======== Data to process ========
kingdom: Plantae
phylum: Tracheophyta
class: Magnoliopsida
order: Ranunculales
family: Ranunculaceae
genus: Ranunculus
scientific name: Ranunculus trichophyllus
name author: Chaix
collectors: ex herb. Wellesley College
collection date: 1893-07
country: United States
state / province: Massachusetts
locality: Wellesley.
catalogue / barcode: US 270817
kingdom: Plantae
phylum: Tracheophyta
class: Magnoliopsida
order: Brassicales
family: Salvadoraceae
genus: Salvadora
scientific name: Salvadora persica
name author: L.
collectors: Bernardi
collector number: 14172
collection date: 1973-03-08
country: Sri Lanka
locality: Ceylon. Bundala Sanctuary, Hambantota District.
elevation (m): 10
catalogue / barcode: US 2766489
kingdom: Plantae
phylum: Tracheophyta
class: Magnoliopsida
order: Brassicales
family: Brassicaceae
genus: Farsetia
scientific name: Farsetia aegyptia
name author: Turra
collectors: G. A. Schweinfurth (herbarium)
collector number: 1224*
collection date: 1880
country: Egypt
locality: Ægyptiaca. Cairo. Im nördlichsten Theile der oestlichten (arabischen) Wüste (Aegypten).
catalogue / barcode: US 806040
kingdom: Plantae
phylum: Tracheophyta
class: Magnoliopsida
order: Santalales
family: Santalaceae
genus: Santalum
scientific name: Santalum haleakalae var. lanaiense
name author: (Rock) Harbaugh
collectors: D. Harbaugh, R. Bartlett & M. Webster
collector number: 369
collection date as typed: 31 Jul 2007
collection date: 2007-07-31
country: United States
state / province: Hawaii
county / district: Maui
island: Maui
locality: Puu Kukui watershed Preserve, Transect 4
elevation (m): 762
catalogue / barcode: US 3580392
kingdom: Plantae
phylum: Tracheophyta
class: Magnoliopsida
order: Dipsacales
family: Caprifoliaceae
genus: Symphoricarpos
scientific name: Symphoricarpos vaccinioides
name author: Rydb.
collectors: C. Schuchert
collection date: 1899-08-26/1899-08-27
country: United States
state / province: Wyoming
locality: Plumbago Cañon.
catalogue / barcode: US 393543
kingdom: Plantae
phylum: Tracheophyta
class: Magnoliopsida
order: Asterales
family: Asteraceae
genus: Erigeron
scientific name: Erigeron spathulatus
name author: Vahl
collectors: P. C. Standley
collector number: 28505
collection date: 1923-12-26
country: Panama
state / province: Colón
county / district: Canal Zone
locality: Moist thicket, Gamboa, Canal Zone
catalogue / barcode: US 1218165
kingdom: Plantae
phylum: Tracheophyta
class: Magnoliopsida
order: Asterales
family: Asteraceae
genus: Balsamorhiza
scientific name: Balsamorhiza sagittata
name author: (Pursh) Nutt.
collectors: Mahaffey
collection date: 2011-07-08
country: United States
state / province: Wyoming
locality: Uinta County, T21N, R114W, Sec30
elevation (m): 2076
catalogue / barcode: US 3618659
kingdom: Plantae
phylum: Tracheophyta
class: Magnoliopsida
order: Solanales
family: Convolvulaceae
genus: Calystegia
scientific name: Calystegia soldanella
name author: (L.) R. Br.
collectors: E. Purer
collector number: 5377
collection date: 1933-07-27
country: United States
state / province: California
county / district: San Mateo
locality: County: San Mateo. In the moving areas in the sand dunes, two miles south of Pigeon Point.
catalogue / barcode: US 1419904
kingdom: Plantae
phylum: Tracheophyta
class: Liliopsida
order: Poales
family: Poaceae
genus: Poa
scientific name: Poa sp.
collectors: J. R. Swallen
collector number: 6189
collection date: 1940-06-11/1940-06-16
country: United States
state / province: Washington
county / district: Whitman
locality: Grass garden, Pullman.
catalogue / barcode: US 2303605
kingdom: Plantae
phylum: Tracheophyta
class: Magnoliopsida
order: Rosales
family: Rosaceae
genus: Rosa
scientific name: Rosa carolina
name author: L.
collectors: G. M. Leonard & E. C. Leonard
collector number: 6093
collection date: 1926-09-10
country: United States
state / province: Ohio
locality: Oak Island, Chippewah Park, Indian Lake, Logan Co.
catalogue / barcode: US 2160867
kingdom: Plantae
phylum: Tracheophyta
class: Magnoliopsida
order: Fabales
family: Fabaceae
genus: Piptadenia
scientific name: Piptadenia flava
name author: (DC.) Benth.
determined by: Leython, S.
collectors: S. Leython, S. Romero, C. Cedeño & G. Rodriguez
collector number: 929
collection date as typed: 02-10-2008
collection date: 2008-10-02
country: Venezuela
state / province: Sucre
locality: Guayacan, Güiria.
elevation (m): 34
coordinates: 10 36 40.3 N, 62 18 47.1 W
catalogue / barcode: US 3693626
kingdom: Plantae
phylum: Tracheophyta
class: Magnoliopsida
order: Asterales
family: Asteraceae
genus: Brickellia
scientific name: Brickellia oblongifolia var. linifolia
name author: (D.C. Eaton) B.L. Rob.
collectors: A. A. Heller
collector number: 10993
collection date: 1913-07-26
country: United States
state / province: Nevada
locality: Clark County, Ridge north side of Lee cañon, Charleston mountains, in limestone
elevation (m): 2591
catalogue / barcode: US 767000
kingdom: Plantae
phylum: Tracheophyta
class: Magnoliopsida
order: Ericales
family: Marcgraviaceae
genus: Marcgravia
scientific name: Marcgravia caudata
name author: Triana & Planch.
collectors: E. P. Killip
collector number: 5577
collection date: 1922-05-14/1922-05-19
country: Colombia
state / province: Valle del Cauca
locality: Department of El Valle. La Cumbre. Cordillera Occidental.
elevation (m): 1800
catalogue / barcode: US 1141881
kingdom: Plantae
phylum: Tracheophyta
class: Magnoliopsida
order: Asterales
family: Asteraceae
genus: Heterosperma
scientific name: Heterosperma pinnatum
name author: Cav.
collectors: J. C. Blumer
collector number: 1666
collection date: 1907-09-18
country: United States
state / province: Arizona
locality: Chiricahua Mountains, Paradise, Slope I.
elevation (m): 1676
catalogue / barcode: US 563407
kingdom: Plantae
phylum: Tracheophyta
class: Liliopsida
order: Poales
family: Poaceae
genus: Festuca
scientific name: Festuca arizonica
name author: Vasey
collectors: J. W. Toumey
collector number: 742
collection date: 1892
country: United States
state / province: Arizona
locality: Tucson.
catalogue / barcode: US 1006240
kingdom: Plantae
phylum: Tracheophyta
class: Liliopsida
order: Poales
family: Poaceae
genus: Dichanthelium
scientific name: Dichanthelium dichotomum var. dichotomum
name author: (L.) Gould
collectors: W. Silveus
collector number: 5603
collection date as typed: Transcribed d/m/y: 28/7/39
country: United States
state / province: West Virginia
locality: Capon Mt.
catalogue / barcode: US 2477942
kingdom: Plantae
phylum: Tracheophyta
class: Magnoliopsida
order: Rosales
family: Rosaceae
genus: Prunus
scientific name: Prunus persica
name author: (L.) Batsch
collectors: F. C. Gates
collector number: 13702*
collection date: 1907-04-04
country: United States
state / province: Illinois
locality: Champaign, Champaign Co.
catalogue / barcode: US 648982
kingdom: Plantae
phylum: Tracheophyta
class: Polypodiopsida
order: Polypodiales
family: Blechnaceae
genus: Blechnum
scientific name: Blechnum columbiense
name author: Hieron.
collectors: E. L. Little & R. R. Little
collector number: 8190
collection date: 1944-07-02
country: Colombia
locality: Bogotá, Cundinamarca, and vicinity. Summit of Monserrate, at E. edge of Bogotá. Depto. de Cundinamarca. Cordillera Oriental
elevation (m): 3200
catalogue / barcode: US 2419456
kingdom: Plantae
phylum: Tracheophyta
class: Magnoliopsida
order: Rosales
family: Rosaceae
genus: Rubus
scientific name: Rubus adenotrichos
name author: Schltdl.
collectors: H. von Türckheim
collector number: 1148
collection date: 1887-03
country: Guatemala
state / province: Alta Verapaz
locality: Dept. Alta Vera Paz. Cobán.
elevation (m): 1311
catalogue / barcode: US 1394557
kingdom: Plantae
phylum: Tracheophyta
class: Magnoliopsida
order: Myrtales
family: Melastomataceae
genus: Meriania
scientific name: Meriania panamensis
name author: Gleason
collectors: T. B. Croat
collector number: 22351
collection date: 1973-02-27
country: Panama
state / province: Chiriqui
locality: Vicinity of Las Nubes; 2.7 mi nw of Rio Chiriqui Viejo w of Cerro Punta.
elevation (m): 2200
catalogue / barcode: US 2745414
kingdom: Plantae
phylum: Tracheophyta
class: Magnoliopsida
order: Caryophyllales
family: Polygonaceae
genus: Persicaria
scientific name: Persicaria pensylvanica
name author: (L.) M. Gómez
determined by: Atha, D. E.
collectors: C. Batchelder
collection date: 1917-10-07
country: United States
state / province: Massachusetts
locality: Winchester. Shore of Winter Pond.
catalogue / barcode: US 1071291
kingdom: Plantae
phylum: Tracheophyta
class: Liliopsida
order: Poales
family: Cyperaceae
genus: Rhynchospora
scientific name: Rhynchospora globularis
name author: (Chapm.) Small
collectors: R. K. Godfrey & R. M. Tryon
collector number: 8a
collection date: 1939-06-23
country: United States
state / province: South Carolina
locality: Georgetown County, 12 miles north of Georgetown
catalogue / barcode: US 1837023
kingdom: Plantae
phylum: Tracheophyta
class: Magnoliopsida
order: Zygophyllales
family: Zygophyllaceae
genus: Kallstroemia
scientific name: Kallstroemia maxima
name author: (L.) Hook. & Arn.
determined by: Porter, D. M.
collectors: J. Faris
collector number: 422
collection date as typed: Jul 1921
========
→ **Exercise aim**
Rewrite the part that opens with the line containing "locality: Tucson." and closes with the line containing "collection date: 1973-02-27", changing every "collector number" to "field number" and leaving everything else unchanged.

→ **Task output**
locality: Tucson.
catalogue / barcode: US 1006240
kingdom: Plantae
phylum: Tracheophyta
class: Liliopsida
order: Poales
family: Poaceae
genus: Dichanthelium
scientific name: Dichanthelium dichotomum var. dichotomum
name author: (L.) Gould
collectors: W. Silveus
field number: 5603
collection date as typed: Transcribed d/m/y: 28/7/39
country: United States
state / province: West Virginia
locality: Capon Mt.
catalogue / barcode: US 2477942
kingdom: Plantae
phylum: Tracheophyta
class: Magnoliopsida
order: Rosales
family: Rosaceae
genus: Prunus
scientific name: Prunus persica
name author: (L.) Batsch
collectors: F. C. Gates
field number: 13702*
collection date: 1907-04-04
country: United States
state / province: Illinois
locality: Champaign, Champaign Co.
catalogue / barcode: US 648982
kingdom: Plantae
phylum: Tracheophyta
class: Polypodiopsida
order: Polypodiales
family: Blechnaceae
genus: Blechnum
scientific name: Blechnum columbiense
name author: Hieron.
collectors: E. L. Little & R. R. Little
field number: 8190
collection date: 1944-07-02
country: Colombia
locality: Bogotá, Cundinamarca, and vicinity. Summit of Monserrate, at E. edge of Bogotá. Depto. de Cundinamarca. Cordillera Oriental
elevation (m): 3200
catalogue / barcode: US 2419456
kingdom: Plantae
phylum: Tracheophyta
class: Magnoliopsida
order: Rosales
family: Rosaceae
genus: Rubus
scientific name: Rubus adenotrichos
name author: Schltdl.
collectors: H. von Türckheim
field number: 1148
collection date: 1887-03
country: Guatemala
state / province: Alta Verapaz
locality: Dept. Alta Vera Paz. Cobán.
elevation (m): 1311
catalogue / barcode: US 1394557
kingdom: Plantae
phylum: Tracheophyta
class: Magnoliopsida
order: Myrtales
family: Melastomataceae
genus: Meriania
scientific name: Meriania panamensis
name author: Gleason
collectors: T. B. Croat
field number: 22351
collection date: 1973-02-27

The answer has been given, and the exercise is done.